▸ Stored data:
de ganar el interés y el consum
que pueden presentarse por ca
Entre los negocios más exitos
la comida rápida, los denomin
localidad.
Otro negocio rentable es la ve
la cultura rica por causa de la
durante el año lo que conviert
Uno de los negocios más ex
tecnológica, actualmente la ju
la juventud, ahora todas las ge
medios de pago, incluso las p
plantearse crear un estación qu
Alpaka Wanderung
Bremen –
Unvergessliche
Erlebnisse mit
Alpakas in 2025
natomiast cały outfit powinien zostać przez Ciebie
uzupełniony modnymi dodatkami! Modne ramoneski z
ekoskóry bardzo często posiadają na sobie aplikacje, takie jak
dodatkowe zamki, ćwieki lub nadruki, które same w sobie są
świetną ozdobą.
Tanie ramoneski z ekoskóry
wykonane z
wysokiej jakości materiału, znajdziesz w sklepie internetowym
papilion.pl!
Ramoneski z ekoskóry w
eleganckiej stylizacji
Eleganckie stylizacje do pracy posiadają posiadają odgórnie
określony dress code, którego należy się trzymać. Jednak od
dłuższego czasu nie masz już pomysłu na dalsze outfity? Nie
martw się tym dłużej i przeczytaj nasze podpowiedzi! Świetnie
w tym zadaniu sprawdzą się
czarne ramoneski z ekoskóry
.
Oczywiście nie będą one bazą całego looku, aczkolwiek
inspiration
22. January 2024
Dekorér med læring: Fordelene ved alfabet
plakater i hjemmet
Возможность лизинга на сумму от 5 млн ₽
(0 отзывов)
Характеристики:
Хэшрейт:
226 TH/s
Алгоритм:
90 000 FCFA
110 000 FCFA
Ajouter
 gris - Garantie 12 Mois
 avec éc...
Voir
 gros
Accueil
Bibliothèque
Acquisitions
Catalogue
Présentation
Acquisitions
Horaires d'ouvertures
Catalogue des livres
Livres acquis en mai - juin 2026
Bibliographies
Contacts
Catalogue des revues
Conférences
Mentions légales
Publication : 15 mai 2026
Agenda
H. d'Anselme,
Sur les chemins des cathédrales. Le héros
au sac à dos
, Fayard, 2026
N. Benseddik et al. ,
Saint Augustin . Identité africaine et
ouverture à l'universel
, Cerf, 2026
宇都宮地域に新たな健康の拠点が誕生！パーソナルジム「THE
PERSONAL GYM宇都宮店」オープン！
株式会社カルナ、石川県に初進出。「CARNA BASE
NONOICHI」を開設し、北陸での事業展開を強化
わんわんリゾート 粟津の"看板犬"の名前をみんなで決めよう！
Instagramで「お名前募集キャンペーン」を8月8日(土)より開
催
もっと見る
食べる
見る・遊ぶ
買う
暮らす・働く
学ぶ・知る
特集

▸ ABOUT THIS EXERCISE:
Pull out each line from the rows above that contains the word "negocios".

▸ SOLUTION TO THE PROBLEM:
Entre los negocios más exitos
Uno de los negocios más ex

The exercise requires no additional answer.